Por um lado, as Igrejas ortodoxas ucranianas (os Patriarcados de Moscou e de Kiev), que resistiram juntas durante três meses, queriam ir mais longe ao propor a questão da reunificação, separadas desde 1991. O Patriarca Filarete fez anúncios e houve um sínodo do Patriarcado de Kiev. Por outro lado, rapidamente, o Patriarca Cirilo de Moscou, que não quer que a Igreja ucraniana sob sua jurisdição se reconcilie com o Patriarcado de Kiev, trocou a liderança da Igreja ortodoxa ucraniana. Em dois de março, substituiu Vladimir Sobodam por Onufri de Tcharnivtsi. O metropolita Onufri é próximo de Cirilo, pró-moscovita. Alguns gostaram, embora seja um bispo ucraniano, ao invés de russo. Com efeito, em dezembro passado, o líder da Igreja ortodoxa na Bielorússia, o metropolita Filarete (que não deve ser confundido com o Filarete de Kiev) não foi substituído por um bispo ortodoxo da Bielorússia, mas por um próximo a Cirilo, um bispo russo. Os ucranianos temem que Cirilo faça a mesma coisa e nomes como o do metropolita Hilarion Alfeyev, número dois do Patriarcado de Moscou (PM), começam a circular.
Por que o Patriarca Cirilo escolheu nomear um bispo para a Ucrânia?
Ele entendeu que o que está acontecendo na Ucrânia é um momento de reafirmação do Estado Nação e, portanto, da identidade ucraniana. Ele teme perder sua autoridade sobre a parte da Igreja ortodoxa ucraniana que permaneceu fiel a Moscou em 1991. Isso teve o efeito de quebrar a dinâmica da reconciliação. De fato, quando houve a invasão da Crimeia pelos russos, uma declaração condenando a operação foi imediatamente assinada pelos responsáveis das Igrejas, como o Patriarca Filarete, do Patriarcado de Kiev, e Sviatoslav Schevchuk, arcebispo maior da Igreja greco-católica. Mas o novo chefe da Igreja ortodoxa ucraniana (PM) se absteve. Assistimos, pois, hoje, a uma retomada do controle por Patriarca Cirilo.

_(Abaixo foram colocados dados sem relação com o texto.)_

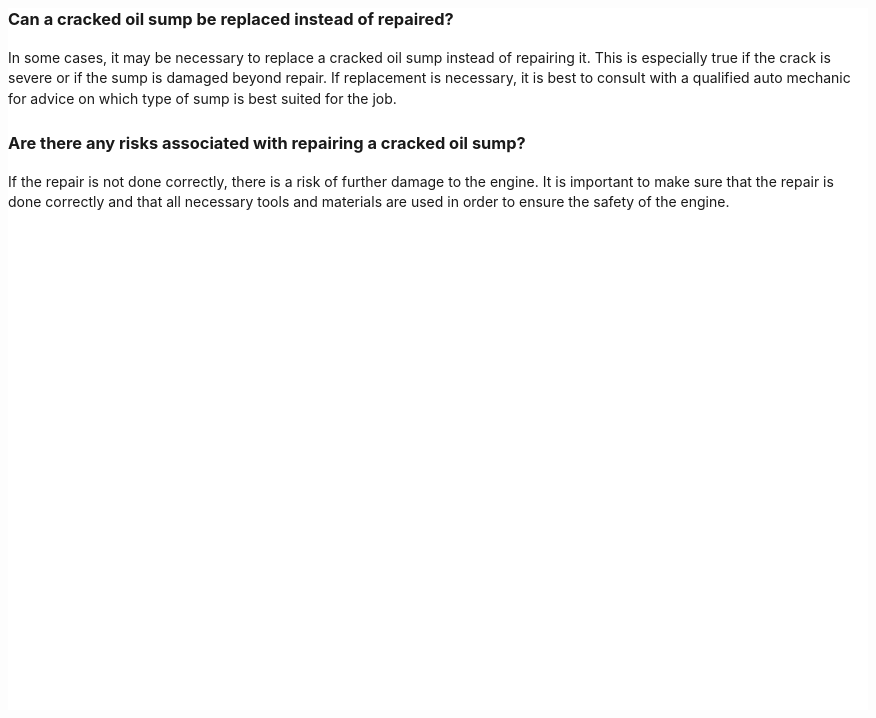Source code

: <h3>Can a cracked oil sump be replaced instead of repaired?</h3>
<p>In some cases, it may be necessary to replace a cracked oil sump instead of repairing it. This is especially true if the crack is severe or if the sump is damaged beyond repair. If replacement is necessary, it is best to consult with a qualified auto mechanic for advice on which type of sump is best suited for the job.</p>

<h3>Are there any risks associated with repairing a cracked oil sump?</h3>
<p>If the repair is not done correctly, there is a risk of further damage to the engine. It is important to make sure that the repair is done correctly and that all necessary tools and materials are used in order to ensure the safety of the engine.</p>

<div style="position: relative; padding-bottom: 56.25%; overflow: hidden"><iframe src="https://www.youtube.com/embed/W2a9kXu_140" frameborder="0" allow="accelerometer; autoplay; clipboard-write; encrypted-media; gyroscope; picture-in-picture; web-share" allowfullscreen style="position: absolute; top: 0; left: 0; width: 100%; height: 100%;"></iframe>
</div>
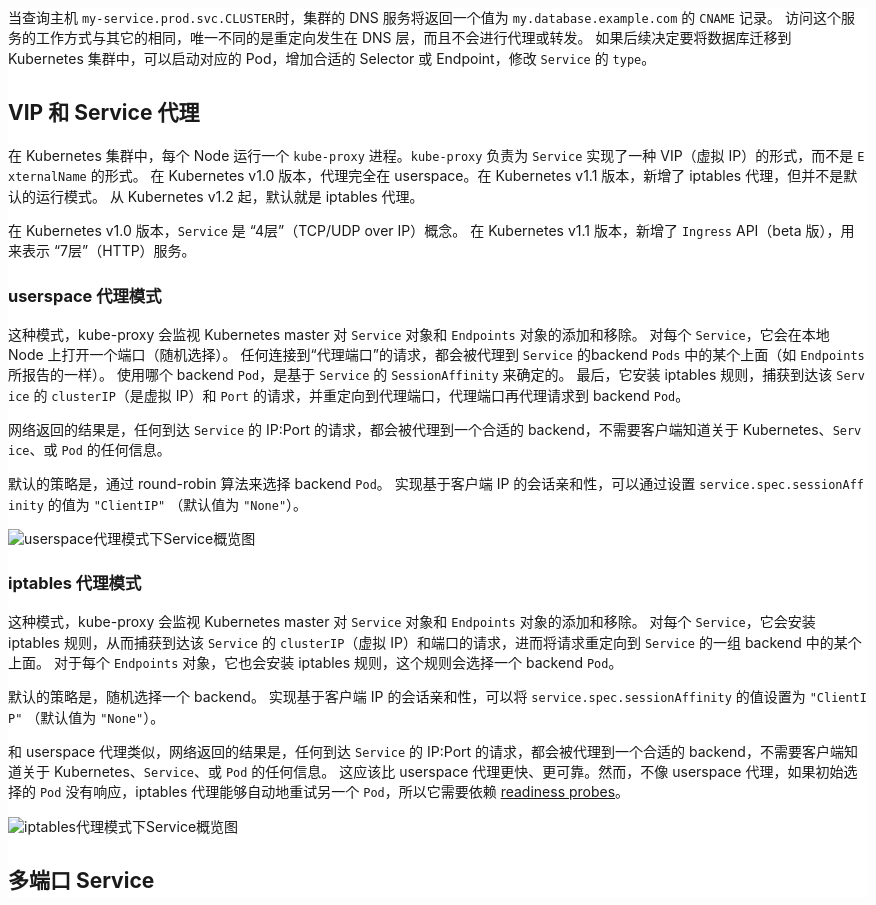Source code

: 当查询主机 `my-service.prod.svc.CLUSTER`时，集群的 DNS 服务将返回一个值为 `my.database.example.com` 的 `CNAME` 记录。
访问这个服务的工作方式与其它的相同，唯一不同的是重定向发生在 DNS 层，而且不会进行代理或转发。
如果后续决定要将数据库迁移到 Kubernetes 集群中，可以启动对应的 Pod，增加合适的 Selector 或 Endpoint，修改 `Service` 的 `type`。

## VIP 和 Service 代理

在 Kubernetes 集群中，每个 Node 运行一个 `kube-proxy` 进程。`kube-proxy` 负责为 `Service` 实现了一种 VIP（虚拟 IP）的形式，而不是 `ExternalName` 的形式。
在 Kubernetes v1.0 版本，代理完全在 userspace。在 Kubernetes v1.1 版本，新增了 iptables 代理，但并不是默认的运行模式。
从 Kubernetes v1.2 起，默认就是 iptables 代理。

在 Kubernetes v1.0 版本，`Service` 是 “4层”（TCP/UDP over IP）概念。
在 Kubernetes v1.1 版本，新增了 `Ingress` API（beta 版），用来表示 “7层”（HTTP）服务。

### userspace 代理模式

这种模式，kube-proxy 会监视 Kubernetes master 对 `Service` 对象和 `Endpoints` 对象的添加和移除。
对每个 `Service`，它会在本地 Node 上打开一个端口（随机选择）。
任何连接到“代理端口”的请求，都会被代理到 `Service` 的backend `Pods` 中的某个上面（如 `Endpoints` 所报告的一样）。
使用哪个 backend `Pod`，是基于 `Service` 的 `SessionAffinity` 来确定的。
最后，它安装 iptables 规则，捕获到达该 `Service` 的 `clusterIP`（是虚拟 IP）和 `Port` 的请求，并重定向到代理端口，代理端口再代理请求到 backend `Pod`。

网络返回的结果是，任何到达 `Service` 的 IP:Port 的请求，都会被代理到一个合适的 backend，不需要客户端知道关于 Kubernetes、`Service`、或 `Pod` 的任何信息。

默认的策略是，通过 round-robin 算法来选择 backend `Pod`。
实现基于客户端 IP 的会话亲和性，可以通过设置 `service.spec.sessionAffinity` 的值为 `"ClientIP"` （默认值为 `"None"`）。

![userspace代理模式下Service概览图](https://d33wubrfki0l68.cloudfront.net/b8e1022c2dd815d8dd36b1bc4f0cc3ad870a924f/1dd12/images/docs/services-userspace-overview.svg)



### iptables 代理模式

这种模式，kube-proxy 会监视 Kubernetes master 对 `Service` 对象和 `Endpoints` 对象的添加和移除。
对每个 `Service`，它会安装 iptables 规则，从而捕获到达该 `Service` 的 `clusterIP`（虚拟 IP）和端口的请求，进而将请求重定向到 `Service` 的一组 backend 中的某个上面。
对于每个 `Endpoints` 对象，它也会安装 iptables 规则，这个规则会选择一个 backend `Pod`。

默认的策略是，随机选择一个 backend。
实现基于客户端 IP 的会话亲和性，可以将 `service.spec.sessionAffinity` 的值设置为 `"ClientIP"` （默认值为 `"None"`）。

和 userspace 代理类似，网络返回的结果是，任何到达 `Service` 的 IP:Port 的请求，都会被代理到一个合适的 backend，不需要客户端知道关于 Kubernetes、`Service`、或 `Pod` 的任何信息。
这应该比 userspace 代理更快、更可靠。然而，不像 userspace 代理，如果初始选择的 `Pod` 没有响应，iptables 代理能够自动地重试另一个 `Pod`，所以它需要依赖 [readiness probes](https://kubernetes.io/docs/tasks/configure-pod-container/configure-liveness-readiness-probes/#defining-readiness-probes)。

![iptables代理模式下Service概览图](https://d33wubrfki0l68.cloudfront.net/837afa5715eb31fb9ca6516ec6863e810f437264/42951/images/docs/services-iptables-overview.svg)



## 多端口 Service
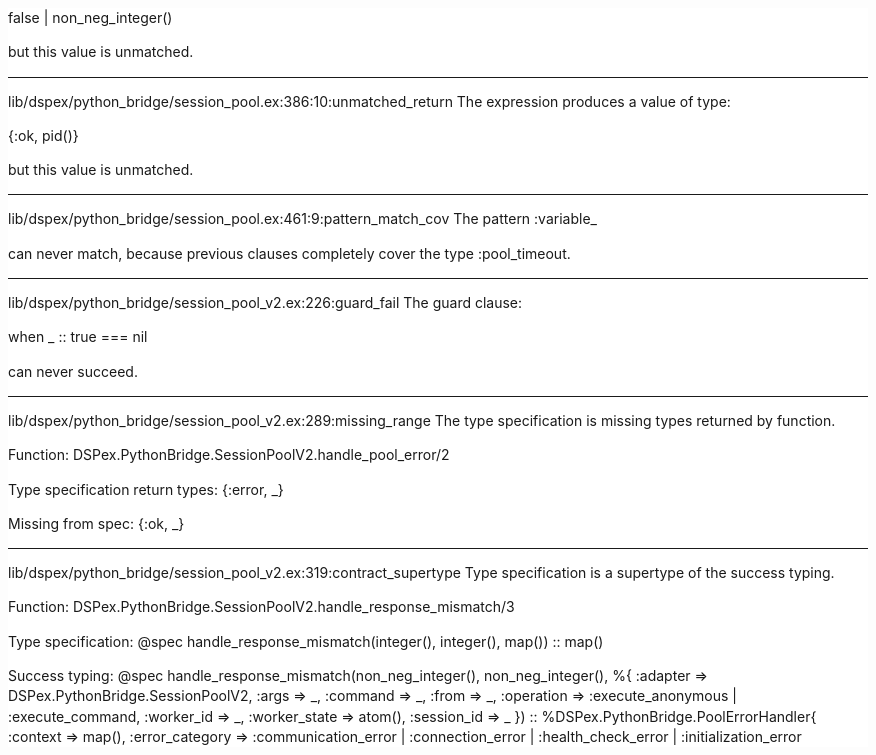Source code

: false | non_neg_integer()

but this value is unmatched.

________________________________________________________________________________
lib/dspex/python_bridge/session_pool.ex:386:10:unmatched_return
The expression produces a value of type:

{:ok, pid()}

but this value is unmatched.

________________________________________________________________________________
lib/dspex/python_bridge/session_pool.ex:461:9:pattern_match_cov
The pattern
:variable_

can never match, because previous clauses completely cover the type
:pool_timeout.

________________________________________________________________________________
lib/dspex/python_bridge/session_pool_v2.ex:226:guard_fail
The guard clause:

when _ :: true === nil

can never succeed.

________________________________________________________________________________
lib/dspex/python_bridge/session_pool_v2.ex:289:missing_range
The type specification is missing types returned by function.

Function:
DSPex.PythonBridge.SessionPoolV2.handle_pool_error/2

Type specification return types:
{:error, _}

Missing from spec:
{:ok, _}

________________________________________________________________________________
lib/dspex/python_bridge/session_pool_v2.ex:319:contract_supertype
Type specification is a supertype of the success typing.

Function:
DSPex.PythonBridge.SessionPoolV2.handle_response_mismatch/3

Type specification:
@spec handle_response_mismatch(integer(), integer(), map()) :: map()

Success typing:
@spec handle_response_mismatch(non_neg_integer(), non_neg_integer(), %{
  :adapter => DSPex.PythonBridge.SessionPoolV2,
  :args => _,
  :command => _,
  :from => _,
  :operation => :execute_anonymous | :execute_command,
  :worker_id => _,
  :worker_state => atom(),
  :session_id => _
}) :: %DSPex.PythonBridge.PoolErrorHandler{
  :context => map(),
  :error_category =>
    :communication_error
    | :connection_error
    | :health_check_error
    | :initialization_error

Esta retomada do controle é aceita pelos ortodoxos ucranianos?
Através de mensagens eletrônicas que eu recebi, observo que há cada vez mais pessoas chocadas e escandalizadas na Igreja ortodoxa ucraniana (PM) com todos os discursos do Patriarca de Moscou. Eles vivem isso como uma tentativa com vistas a anexar religiosamente a Ucrânia, na mesma medida que Putin procura anexar politicamente a Crimeia e inclusive a Ucrânia oriental. Mas, da mesma maneira que Putin está para perder a Ucrânia ao provocar a união de todos contra ele, o Patriarca Cirilo está prestes a perder a Igreja ortodoxa ucraniana, que congrega cerca de 12 a 13 milhões de fiéis. No futuro, isso poderá ter repercussões muito importantes sobre a legitimidade de Cirilo no Patriarcado de Moscou. Há cada vez mais padres, bispos, leigos mobilizados. Durante a invasão da Crimeia, os fiéis esperavam o apoio do Patriarca de Moscou. Em vez disso, ele os decepcionou apoiando Putin. Quando Cirilo assistiu às manobras militares em Sebastopol com o presidente Putin, em agosto passado, observei pela primeira vez na Ucrânia um aumento do anticlericalismo. Nos últimos 20 anos, os intelectuais viam com bons olhos o fato de que a Igreja gozava de uma confiança maior do que os partidos políticos e a mídia. Mas esta união da cruz com a espada provocou manifestações em Kiev. Com esse apoio à anexação da Crimeia, perdeu todo crédito entre uma grande parte da população cristã ortodoxa ucraniana.
Os ortodoxos da Igreja ucraniana dependentes do Patriarcado de Moscou poderão se aproximar do Patriarcado de Kiev?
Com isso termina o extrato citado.